Cleaned Tokens (No special characters):  ['Hello', 'all', 'how', 'are', 'you', 'Today', 'is', 'Friday', 'Happy', 'to', 'be', 'here']


In [36]:
# Step 9: Remove stop words and punctuation
tokens_filtered = [token.text for token in sent_doc if not token.is_stop and not token.is_punct]

print("Filtered Tokens (No stop words & punctuation): ", tokens_filtered)

Filtered Tokens (No stop words & punctuation):  ['Hello', '\n', 'Today', 'Friday', 'Happy']


In [37]:
# Step 10: Lemmatization (getting the base form of the words)
tokens_lemmatized = [token.lemma_ for token in sent_doc if not token.is_stop and not token.is_punct]

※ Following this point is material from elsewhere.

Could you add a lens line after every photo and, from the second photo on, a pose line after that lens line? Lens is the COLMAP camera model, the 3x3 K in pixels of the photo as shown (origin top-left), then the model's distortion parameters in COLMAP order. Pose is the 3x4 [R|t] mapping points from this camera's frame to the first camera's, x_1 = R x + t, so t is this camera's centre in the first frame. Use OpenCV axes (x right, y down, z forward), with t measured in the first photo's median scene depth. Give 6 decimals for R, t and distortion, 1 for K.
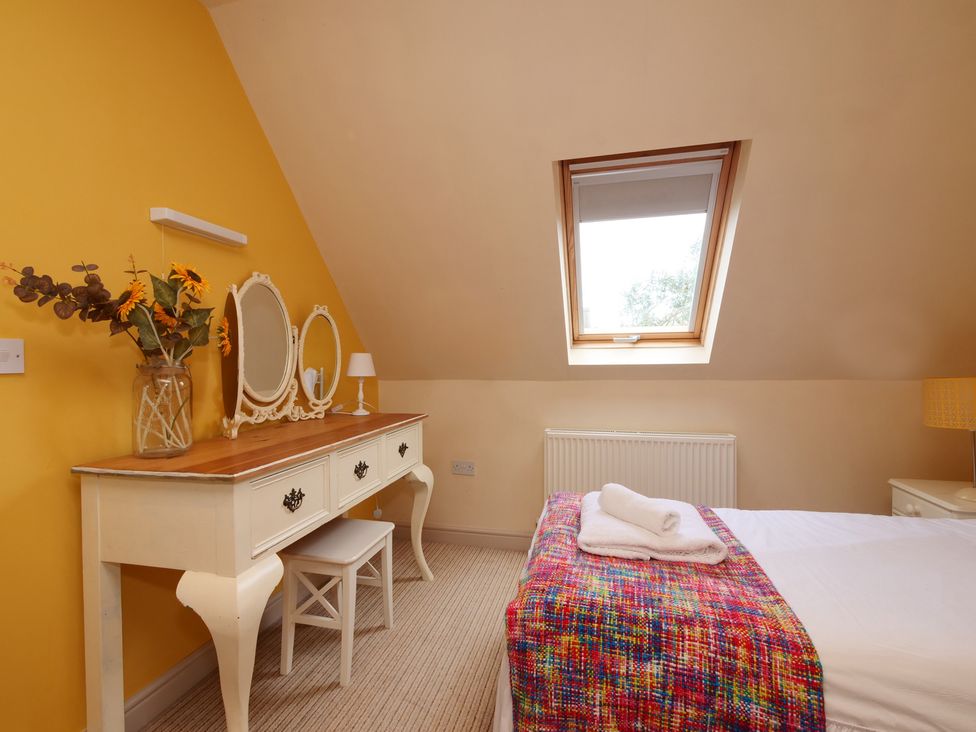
lens RADIAL K [[461.2, 0, 492.2], [0, 461.2, 362.7], [0, 0, 1]] dist [-0.000906, 0.000209]
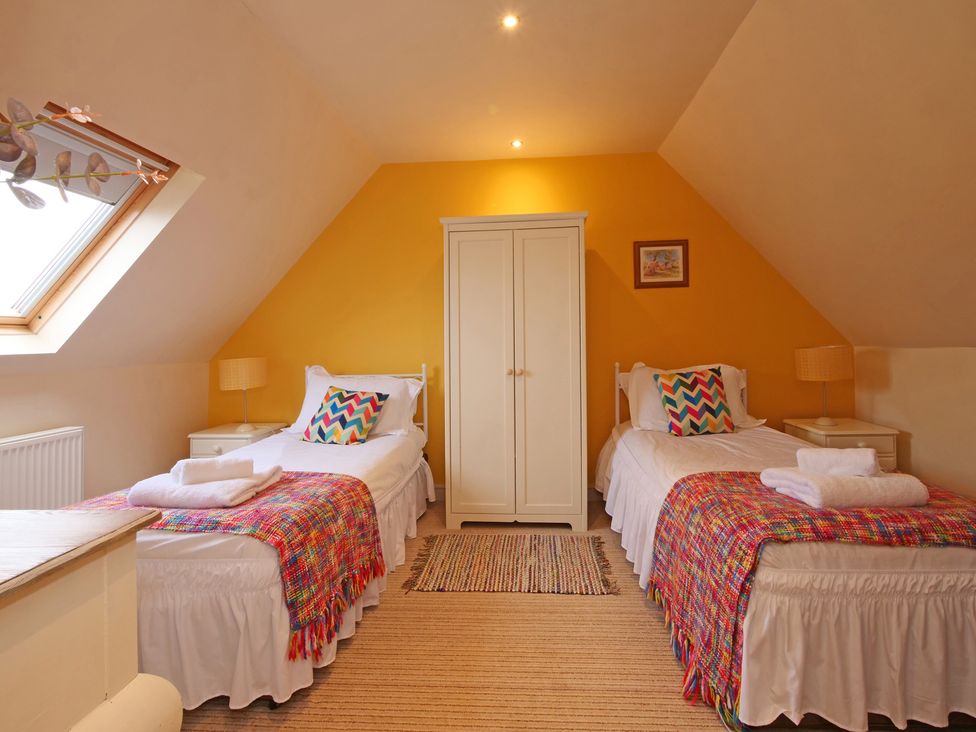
lens RADIAL K [[461.2, 0, 492.2], [0, 461.2, 362.7], [0, 0, 1]] dist [-0.000906, 0.000209]
pose [[-0.139297, -0.036202, 0.989589, -1.298277], [0.023952, 0.998916, 0.039915, 0.009617], [-0.989961, 0.029263, -0.138279, 0.597858]]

print("Lemmatized Tokens: ", tokens_lemmatized)

Lemmatized Tokens:  ['hello', '\n', 'today', 'Friday', 'happy']


In [38]:

# Part-of-Speech Tagging
print("\nPart-of-Speech Tags:")
for token in sent_doc:
    print(f"{token.text}: {token.pos_}")



Part-of-Speech Tags:
Hello: INTJ
...: PUNCT
all: PRON
how: SCONJ
are: AUX
you: PRON
.: PUNCT

: SPACE
Today: NOUN
is: AUX
Friday: PROPN
.: PUNCT
Happy: ADJ
to: PART
be: AUX
here: ADV


In [39]:

# Named Entity Recognition (NER)
print("\nNamed Entities:")
for ent in sent_doc.ents:
    print(f"{ent.text} ({ent.label_})")



Named Entities:
Today (DATE)
Friday (DATE)


## Statistics

### 1.  Difference between descriptive and inferential statistics.

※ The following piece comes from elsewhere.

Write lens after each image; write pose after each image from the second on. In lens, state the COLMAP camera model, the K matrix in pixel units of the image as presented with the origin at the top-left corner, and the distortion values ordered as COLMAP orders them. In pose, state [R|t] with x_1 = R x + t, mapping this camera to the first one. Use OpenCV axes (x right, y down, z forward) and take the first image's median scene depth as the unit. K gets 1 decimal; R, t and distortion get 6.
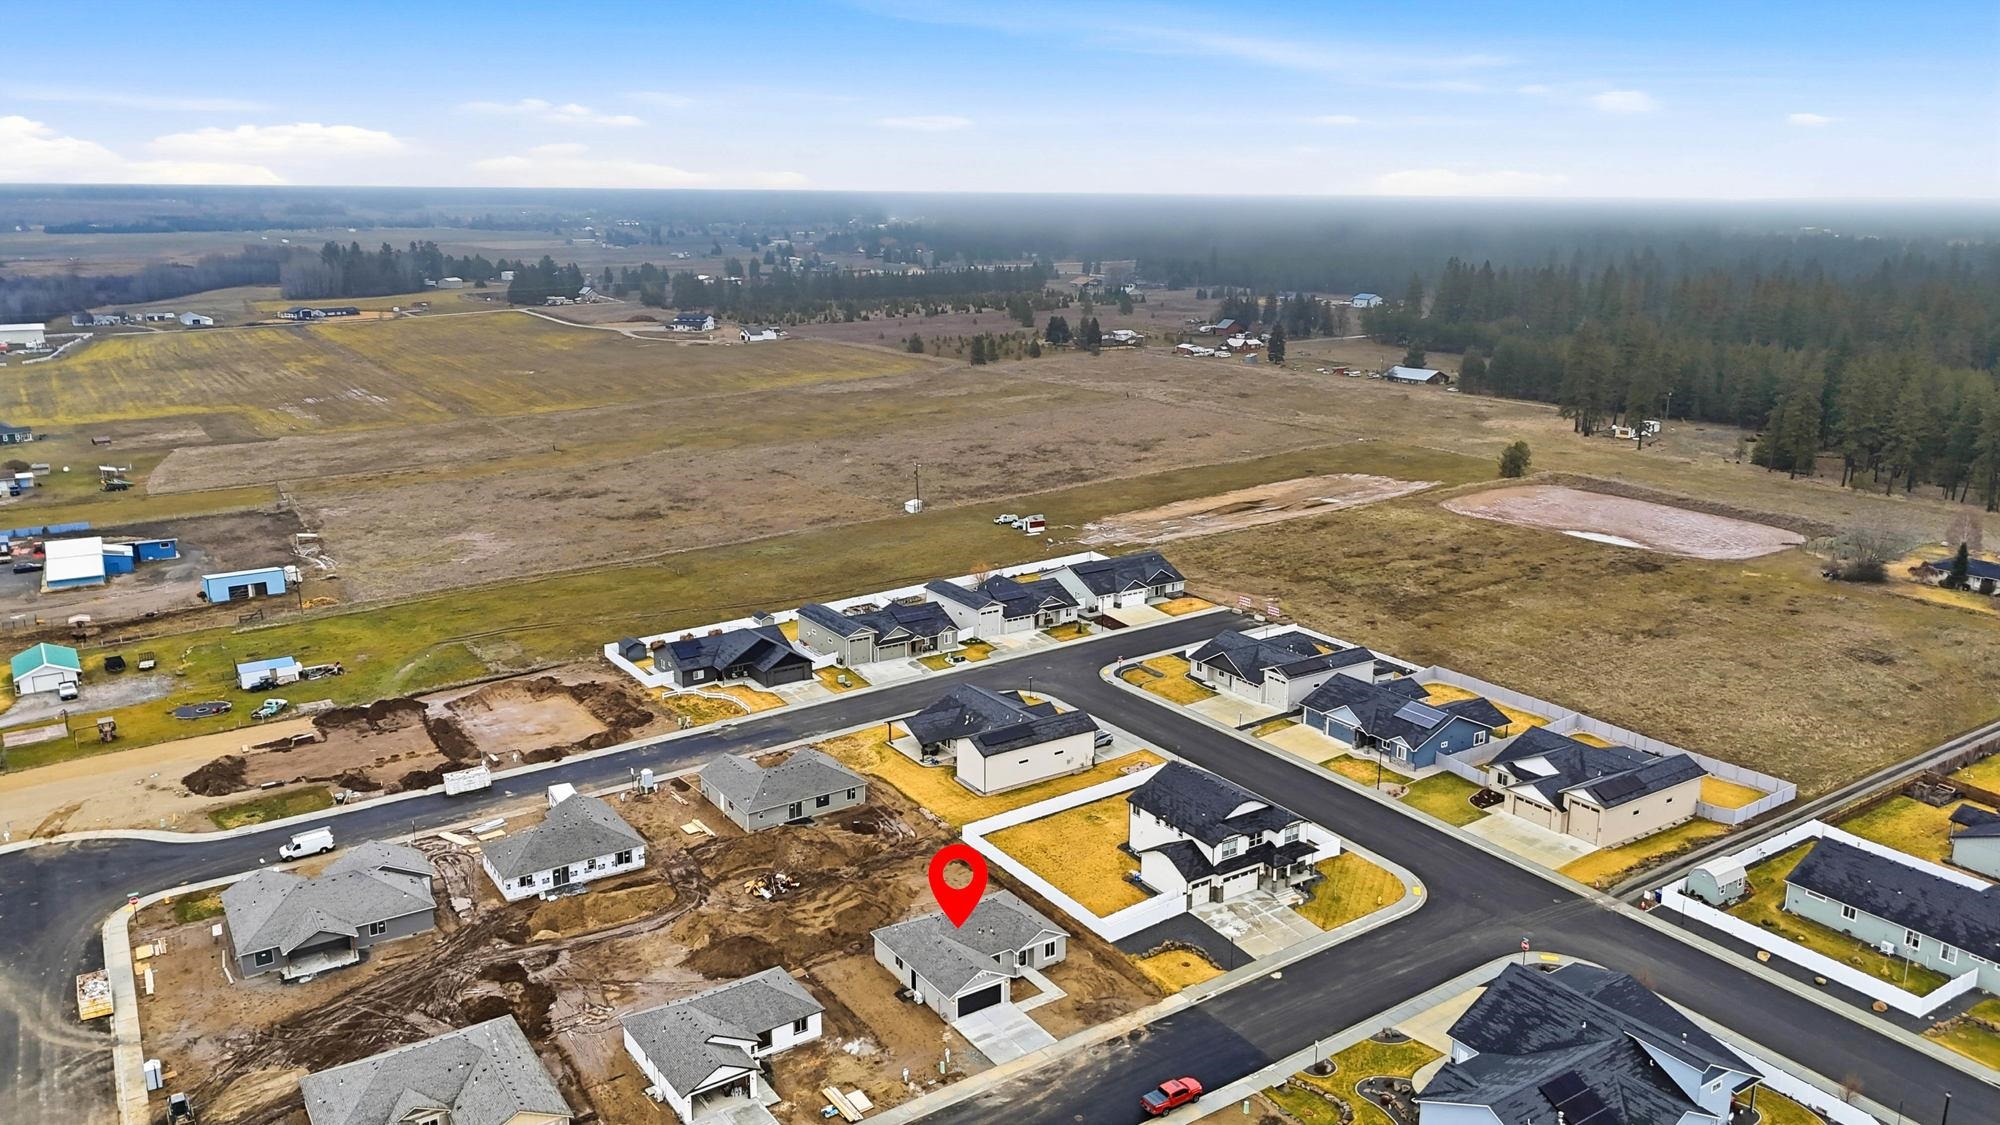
lens RADIAL K [[1459.2, 0, 999.5], [0, 1459.2, 561.7], [0, 0, 1]] dist [0.053345, -0.000310]
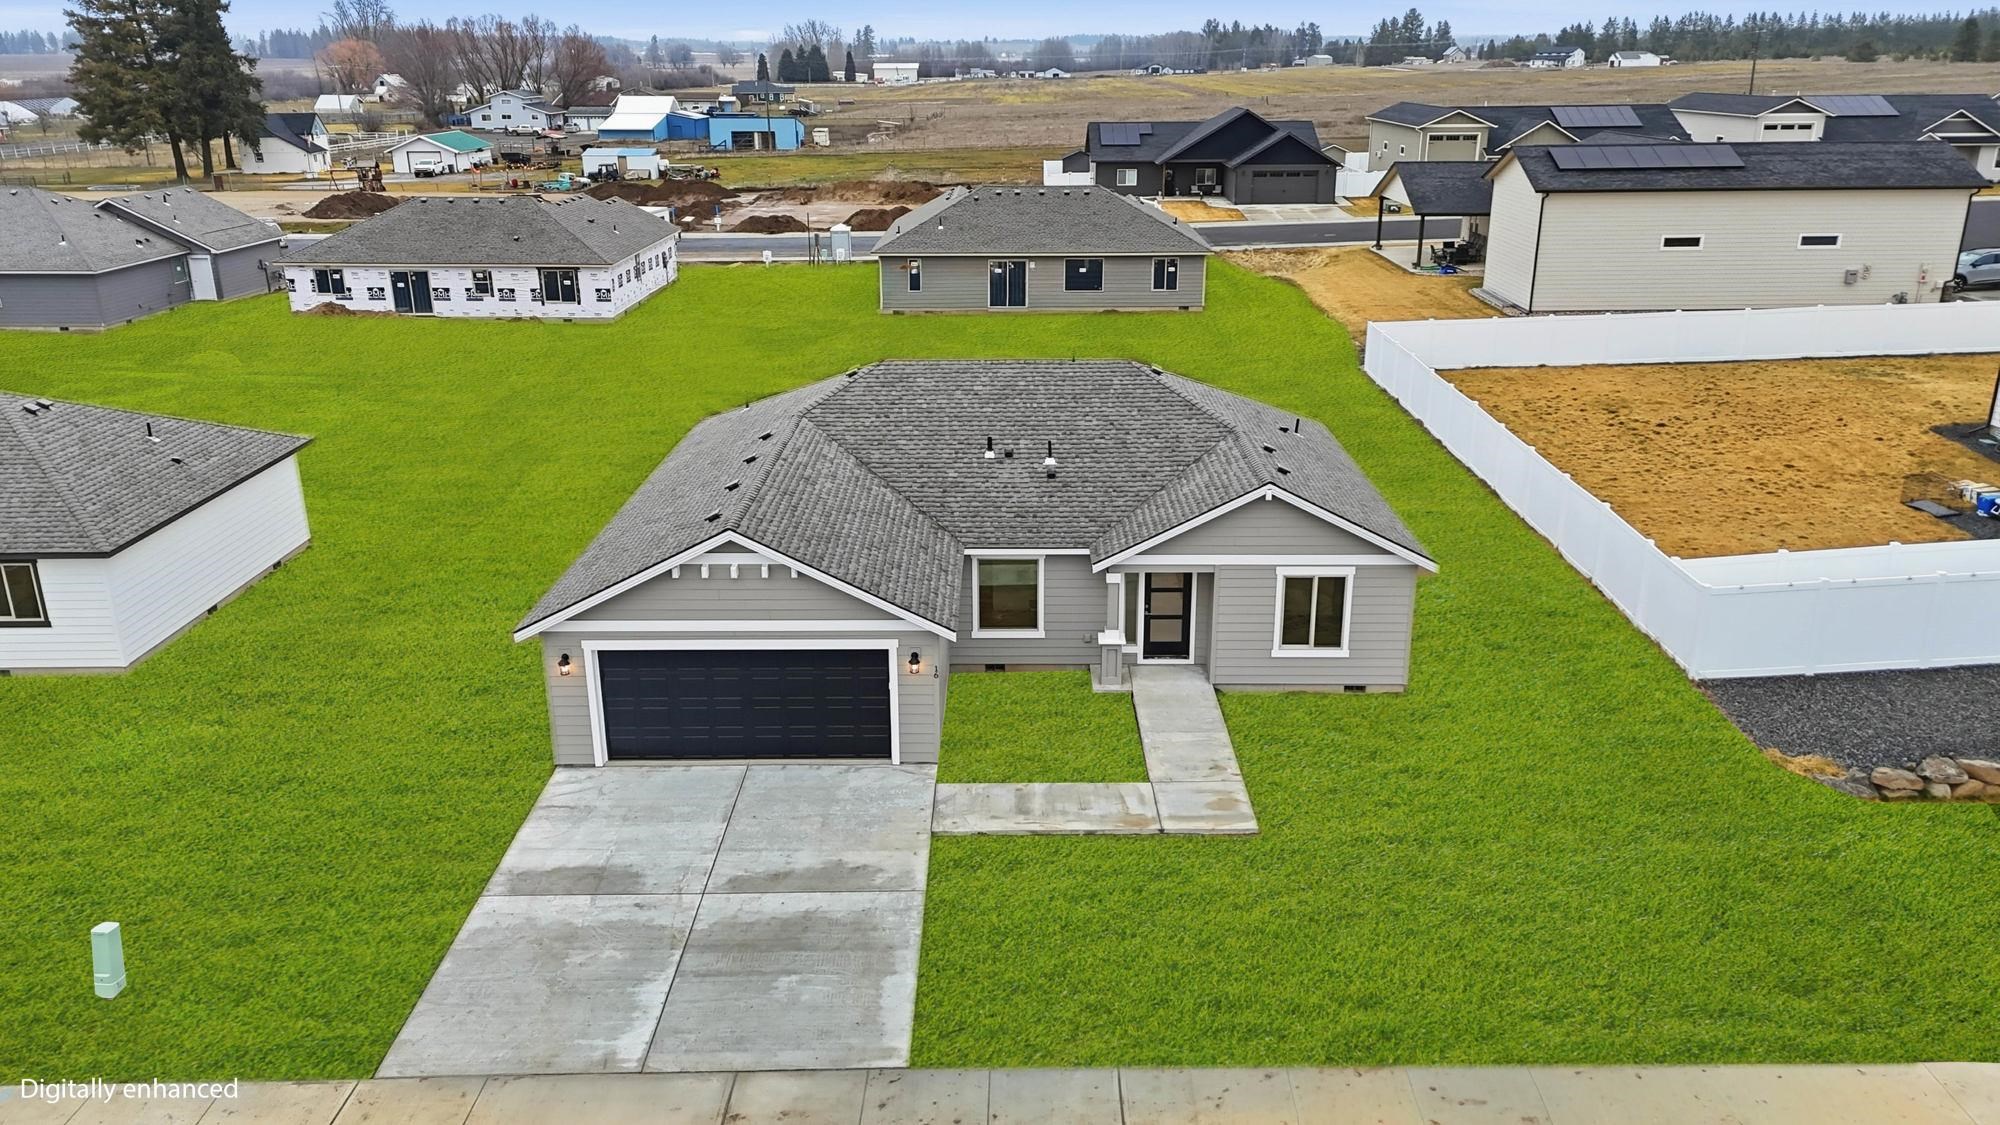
lens RADIAL K [[1459.2, 0, 999.0], [0, 1459.2, 561.5], [0, 0, 1]] dist [0.053345, -0.000310]
pose [[0.827243, 0.180992, -0.531893, 0.092538], [-0.132183, 0.982815, 0.128850, 0.213035], [0.546073, -0.036283, 0.836951, 0.725737]]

1. Descriptive statistics summarize or describes data
  where as inferential statistics makes inferences or conclusions about the population based on the sample.

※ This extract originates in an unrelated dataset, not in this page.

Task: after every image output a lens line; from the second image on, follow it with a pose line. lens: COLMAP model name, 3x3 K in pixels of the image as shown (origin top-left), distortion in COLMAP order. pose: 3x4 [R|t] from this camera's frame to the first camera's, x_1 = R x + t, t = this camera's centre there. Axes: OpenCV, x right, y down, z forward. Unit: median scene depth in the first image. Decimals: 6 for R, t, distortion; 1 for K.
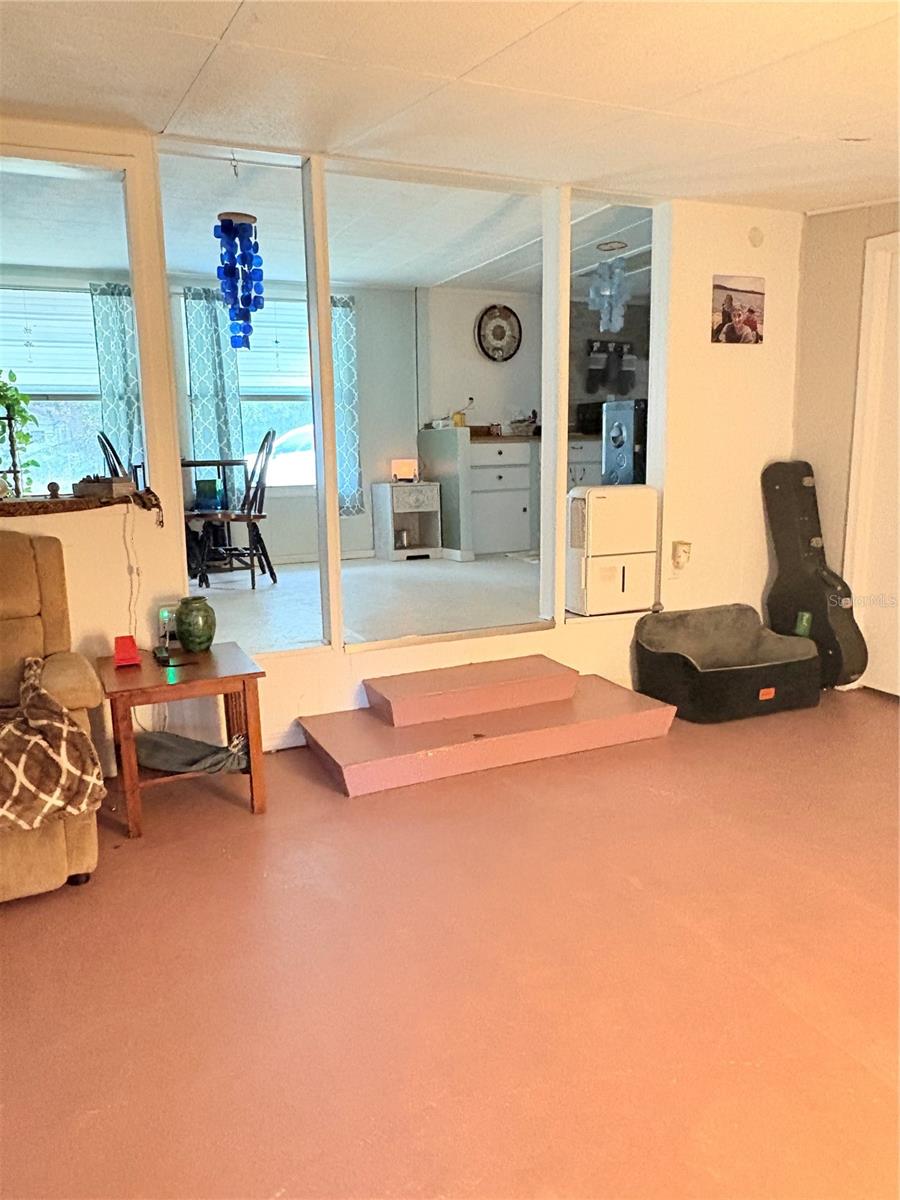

2. Types of descriptive statistics are:
Measure of Central Tendency: Mean, Median, and Mode.
Measure of Variability: Range, Variance, and Standard Deviation.
Measure of frequency: frequency table, contingency table.
Graphical representations like pie charts, bar charts, etc.

  for inferential statistics: Tests of significance such as hypothesis testing, regression analysis, ANOVA, chi-square, etc.

3. In descriptive statistics use entire dataset and for inferencial statistics uses a sample of the dataset.

4. for descriptive :No assumption is needed about the underlying population.
for inferential we make some assumptions about the population.
5. descriptive statistics is mainly used for : organize, analyze, and present the data in a meaningful way.
where as inferential uses for compare, test, and predict the data.
6.  descriptive stat is not dependent on probability. But inferential is strongly dependent on probability concepts.
7. descriptive statistics is concerned with present or historical data.
where as inferential is concerned with future or unseen data.
8. descriptive statistics Limited to the data at hand. It does not allow for generalizations beyond the data.
inferential statistics: allows generalization to a larger population based on sample data.
9. descriptive statistics: less complex since it simply describes the dataset.
inferential statistics: More complex, as it involves testing hypotheses, estimating parameters, and making predictions with a margin of error.
10. descriptive statistics: provides exact and precise information about the dataset without any error margin.
inferential statistics provides estimates and predictions.